● **WHAT THE TASK ASKS**: Retype the lines below, starting with the very first one and ending with the line that contains "i warunków panujących", matching each line character for character.

● **DATASET**:
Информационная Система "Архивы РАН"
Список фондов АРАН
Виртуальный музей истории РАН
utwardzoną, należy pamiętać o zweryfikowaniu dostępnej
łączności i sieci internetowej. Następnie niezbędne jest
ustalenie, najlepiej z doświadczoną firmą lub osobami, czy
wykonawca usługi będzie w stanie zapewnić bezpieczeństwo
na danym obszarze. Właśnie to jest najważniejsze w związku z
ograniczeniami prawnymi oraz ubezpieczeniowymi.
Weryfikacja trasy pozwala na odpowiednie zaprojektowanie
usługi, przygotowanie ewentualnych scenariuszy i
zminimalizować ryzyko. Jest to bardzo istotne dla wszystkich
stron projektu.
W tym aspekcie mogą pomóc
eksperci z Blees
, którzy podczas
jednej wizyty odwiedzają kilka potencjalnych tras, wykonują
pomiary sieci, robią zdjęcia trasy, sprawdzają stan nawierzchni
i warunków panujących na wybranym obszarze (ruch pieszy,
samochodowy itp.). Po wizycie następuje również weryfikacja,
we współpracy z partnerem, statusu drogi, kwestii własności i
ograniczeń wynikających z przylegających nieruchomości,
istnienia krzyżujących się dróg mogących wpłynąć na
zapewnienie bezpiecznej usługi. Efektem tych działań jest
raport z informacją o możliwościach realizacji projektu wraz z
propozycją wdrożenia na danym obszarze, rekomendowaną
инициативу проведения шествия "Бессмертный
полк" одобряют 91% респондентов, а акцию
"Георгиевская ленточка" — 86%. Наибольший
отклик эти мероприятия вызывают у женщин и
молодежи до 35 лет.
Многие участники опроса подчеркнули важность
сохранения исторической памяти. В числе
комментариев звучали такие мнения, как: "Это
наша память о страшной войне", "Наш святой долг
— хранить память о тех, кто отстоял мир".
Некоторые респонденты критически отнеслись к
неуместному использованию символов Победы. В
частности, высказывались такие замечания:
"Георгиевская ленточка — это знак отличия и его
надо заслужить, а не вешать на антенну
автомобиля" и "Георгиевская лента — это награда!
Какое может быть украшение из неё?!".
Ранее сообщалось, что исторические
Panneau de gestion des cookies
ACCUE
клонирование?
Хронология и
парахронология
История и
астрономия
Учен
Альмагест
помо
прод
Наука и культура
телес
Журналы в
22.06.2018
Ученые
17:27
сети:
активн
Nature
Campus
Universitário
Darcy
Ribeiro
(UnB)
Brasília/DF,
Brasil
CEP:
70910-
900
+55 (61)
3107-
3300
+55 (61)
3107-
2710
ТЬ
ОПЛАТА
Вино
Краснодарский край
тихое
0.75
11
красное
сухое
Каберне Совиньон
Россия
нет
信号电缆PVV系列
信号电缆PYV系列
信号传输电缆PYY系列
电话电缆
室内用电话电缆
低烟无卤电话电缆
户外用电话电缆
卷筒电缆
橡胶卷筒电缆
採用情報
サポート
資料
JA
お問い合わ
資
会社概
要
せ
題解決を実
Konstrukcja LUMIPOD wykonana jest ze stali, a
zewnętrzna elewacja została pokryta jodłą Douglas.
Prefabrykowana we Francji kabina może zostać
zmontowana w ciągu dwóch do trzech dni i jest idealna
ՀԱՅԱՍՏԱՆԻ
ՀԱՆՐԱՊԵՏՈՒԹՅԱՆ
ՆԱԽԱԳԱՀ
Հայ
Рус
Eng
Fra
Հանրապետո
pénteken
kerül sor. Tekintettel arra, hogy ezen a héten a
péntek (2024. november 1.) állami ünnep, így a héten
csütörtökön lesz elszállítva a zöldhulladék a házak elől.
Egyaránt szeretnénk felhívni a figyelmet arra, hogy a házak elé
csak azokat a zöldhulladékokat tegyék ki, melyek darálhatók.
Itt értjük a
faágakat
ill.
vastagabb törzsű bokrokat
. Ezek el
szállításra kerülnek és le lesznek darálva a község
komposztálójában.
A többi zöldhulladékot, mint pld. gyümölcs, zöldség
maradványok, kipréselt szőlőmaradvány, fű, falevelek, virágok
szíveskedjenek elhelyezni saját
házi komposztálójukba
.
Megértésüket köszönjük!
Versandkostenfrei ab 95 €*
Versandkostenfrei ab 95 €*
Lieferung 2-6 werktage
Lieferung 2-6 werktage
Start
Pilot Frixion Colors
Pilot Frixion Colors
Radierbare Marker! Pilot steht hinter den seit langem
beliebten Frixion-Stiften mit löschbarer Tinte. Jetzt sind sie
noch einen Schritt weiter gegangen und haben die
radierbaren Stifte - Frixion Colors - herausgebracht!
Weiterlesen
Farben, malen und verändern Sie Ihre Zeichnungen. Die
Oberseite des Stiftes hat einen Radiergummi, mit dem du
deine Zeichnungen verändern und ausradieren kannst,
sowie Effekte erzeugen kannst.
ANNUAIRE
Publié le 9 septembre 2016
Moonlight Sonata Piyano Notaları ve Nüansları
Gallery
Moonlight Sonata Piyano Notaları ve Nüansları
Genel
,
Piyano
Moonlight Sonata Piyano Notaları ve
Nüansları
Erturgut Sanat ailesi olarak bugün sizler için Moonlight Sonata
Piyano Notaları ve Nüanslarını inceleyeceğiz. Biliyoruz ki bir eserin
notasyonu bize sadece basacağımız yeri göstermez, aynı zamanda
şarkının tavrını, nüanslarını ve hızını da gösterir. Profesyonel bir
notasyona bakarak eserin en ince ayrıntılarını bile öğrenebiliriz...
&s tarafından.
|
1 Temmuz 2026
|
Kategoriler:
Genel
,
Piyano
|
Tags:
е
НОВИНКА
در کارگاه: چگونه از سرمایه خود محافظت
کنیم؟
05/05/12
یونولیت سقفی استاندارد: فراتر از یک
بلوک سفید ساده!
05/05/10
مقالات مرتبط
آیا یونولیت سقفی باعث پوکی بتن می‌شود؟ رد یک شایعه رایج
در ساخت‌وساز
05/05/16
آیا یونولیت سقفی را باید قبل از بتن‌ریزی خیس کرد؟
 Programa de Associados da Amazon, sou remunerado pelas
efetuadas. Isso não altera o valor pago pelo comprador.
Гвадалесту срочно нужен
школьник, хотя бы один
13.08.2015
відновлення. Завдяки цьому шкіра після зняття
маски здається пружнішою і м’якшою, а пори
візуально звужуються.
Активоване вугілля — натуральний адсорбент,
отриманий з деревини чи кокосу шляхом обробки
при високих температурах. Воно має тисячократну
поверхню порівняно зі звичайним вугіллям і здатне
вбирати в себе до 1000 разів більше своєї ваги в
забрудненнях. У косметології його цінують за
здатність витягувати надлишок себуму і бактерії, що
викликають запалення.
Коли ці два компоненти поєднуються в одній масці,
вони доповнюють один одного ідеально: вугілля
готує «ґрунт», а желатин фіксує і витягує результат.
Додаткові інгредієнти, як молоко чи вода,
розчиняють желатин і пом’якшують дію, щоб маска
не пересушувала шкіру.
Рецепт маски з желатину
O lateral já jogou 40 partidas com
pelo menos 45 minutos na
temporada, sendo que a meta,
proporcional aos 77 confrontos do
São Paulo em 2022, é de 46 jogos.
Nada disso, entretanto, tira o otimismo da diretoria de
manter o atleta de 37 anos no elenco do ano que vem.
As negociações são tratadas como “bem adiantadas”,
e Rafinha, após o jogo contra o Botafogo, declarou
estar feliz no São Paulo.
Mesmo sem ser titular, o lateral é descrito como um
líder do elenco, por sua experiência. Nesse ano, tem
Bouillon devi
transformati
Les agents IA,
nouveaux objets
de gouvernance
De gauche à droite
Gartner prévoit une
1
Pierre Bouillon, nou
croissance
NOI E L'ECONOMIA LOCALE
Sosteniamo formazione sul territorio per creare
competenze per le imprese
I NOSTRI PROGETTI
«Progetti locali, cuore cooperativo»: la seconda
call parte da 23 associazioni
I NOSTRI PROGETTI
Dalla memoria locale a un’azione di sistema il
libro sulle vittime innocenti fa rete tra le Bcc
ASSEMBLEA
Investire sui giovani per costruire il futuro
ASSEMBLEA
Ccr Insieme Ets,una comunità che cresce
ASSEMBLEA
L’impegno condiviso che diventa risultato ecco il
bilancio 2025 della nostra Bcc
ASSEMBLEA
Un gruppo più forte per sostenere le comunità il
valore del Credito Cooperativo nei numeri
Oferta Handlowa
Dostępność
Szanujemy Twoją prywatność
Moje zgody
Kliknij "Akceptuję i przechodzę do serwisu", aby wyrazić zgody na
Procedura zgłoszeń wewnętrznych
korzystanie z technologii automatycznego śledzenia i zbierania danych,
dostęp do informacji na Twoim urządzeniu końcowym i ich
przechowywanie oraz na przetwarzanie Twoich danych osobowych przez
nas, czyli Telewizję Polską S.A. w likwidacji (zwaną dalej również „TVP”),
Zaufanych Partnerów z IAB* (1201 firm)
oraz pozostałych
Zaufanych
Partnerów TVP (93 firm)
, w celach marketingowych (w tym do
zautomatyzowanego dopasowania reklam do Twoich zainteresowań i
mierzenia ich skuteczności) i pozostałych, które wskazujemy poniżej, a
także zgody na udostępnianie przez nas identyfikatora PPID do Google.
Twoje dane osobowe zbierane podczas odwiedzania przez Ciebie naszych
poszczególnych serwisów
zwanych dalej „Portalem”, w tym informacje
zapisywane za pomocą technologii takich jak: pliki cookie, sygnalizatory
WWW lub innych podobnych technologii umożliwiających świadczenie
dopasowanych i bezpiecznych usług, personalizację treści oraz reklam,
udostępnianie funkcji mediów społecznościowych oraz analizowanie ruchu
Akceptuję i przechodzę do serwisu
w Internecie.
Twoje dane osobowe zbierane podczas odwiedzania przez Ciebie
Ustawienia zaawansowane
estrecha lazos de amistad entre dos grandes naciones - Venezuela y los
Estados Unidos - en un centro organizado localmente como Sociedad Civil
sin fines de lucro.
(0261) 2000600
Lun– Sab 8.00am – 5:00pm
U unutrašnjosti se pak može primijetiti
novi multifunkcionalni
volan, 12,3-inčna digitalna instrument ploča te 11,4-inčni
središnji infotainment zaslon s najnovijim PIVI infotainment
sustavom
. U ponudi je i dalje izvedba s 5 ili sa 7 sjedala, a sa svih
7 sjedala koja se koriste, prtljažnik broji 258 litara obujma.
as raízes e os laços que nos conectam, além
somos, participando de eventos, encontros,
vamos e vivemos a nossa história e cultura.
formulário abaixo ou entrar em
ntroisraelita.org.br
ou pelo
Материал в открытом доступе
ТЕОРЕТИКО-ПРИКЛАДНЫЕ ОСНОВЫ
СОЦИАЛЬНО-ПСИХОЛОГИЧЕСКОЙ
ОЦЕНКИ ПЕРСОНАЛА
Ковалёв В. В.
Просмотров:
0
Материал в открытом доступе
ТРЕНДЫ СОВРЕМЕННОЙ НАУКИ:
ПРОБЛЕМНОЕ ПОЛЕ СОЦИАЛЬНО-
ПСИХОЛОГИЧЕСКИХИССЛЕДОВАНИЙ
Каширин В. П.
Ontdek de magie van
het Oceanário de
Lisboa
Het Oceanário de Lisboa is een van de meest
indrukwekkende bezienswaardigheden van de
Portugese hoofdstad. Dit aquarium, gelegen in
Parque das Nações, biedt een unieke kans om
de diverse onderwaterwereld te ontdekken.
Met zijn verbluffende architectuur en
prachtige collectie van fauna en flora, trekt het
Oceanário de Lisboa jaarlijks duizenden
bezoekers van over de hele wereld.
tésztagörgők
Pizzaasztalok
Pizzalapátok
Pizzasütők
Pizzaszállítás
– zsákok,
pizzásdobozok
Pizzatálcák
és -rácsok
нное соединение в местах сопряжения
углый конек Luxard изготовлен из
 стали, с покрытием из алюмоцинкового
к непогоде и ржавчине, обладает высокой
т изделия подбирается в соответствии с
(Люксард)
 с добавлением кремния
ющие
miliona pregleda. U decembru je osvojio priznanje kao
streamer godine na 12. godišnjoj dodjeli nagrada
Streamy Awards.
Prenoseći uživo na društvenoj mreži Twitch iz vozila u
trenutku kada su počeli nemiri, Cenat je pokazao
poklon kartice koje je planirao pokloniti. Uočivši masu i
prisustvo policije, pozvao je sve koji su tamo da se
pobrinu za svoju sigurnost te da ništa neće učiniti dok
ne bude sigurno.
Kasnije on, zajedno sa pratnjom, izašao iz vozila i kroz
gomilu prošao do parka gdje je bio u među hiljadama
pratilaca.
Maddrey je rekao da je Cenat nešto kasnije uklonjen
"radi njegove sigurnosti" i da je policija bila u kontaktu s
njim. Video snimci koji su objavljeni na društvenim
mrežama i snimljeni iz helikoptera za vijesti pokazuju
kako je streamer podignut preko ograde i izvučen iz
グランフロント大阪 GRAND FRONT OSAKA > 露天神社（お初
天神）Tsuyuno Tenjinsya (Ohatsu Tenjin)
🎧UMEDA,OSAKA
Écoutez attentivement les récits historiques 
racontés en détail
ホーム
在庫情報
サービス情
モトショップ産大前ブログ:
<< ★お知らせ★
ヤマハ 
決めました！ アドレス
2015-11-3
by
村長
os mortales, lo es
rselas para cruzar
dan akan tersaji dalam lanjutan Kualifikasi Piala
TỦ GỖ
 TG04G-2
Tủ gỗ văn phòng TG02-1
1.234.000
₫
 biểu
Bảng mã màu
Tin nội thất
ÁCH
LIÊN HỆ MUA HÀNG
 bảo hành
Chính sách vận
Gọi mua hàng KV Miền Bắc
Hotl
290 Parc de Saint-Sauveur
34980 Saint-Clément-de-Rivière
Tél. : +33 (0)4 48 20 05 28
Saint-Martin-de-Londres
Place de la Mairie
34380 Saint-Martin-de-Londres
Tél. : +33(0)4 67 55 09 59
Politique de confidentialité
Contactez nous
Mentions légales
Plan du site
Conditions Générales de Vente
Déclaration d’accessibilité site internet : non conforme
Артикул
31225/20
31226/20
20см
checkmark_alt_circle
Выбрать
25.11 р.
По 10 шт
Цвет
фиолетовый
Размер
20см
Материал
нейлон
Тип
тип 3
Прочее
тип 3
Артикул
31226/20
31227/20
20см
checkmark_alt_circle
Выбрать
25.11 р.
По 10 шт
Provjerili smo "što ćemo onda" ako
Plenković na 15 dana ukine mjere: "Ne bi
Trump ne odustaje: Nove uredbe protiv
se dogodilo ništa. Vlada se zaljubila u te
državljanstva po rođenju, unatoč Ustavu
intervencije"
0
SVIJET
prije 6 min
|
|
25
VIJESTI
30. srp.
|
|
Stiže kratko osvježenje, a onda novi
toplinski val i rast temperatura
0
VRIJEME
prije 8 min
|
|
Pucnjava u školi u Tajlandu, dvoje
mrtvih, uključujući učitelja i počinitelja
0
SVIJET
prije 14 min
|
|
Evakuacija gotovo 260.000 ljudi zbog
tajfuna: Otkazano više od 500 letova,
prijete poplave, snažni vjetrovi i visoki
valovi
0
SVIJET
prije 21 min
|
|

● **ANSWER AREA**:
Информационная Система "Архивы РАН"
Список фондов АРАН
Виртуальный музей истории РАН
utwardzoną, należy pamiętać o zweryfikowaniu dostępnej
łączności i sieci internetowej. Następnie niezbędne jest
ustalenie, najlepiej z doświadczoną firmą lub osobami, czy
wykonawca usługi będzie w stanie zapewnić bezpieczeństwo
na danym obszarze. Właśnie to jest najważniejsze w związku z
ograniczeniami prawnymi oraz ubezpieczeniowymi.
Weryfikacja trasy pozwala na odpowiednie zaprojektowanie
usługi, przygotowanie ewentualnych scenariuszy i
zminimalizować ryzyko. Jest to bardzo istotne dla wszystkich
stron projektu.
W tym aspekcie mogą pomóc
eksperci z Blees
, którzy podczas
jednej wizyty odwiedzają kilka potencjalnych tras, wykonują
pomiary sieci, robią zdjęcia trasy, sprawdzają stan nawierzchni
i warunków panujących na wybranym obszarze (ruch pieszy,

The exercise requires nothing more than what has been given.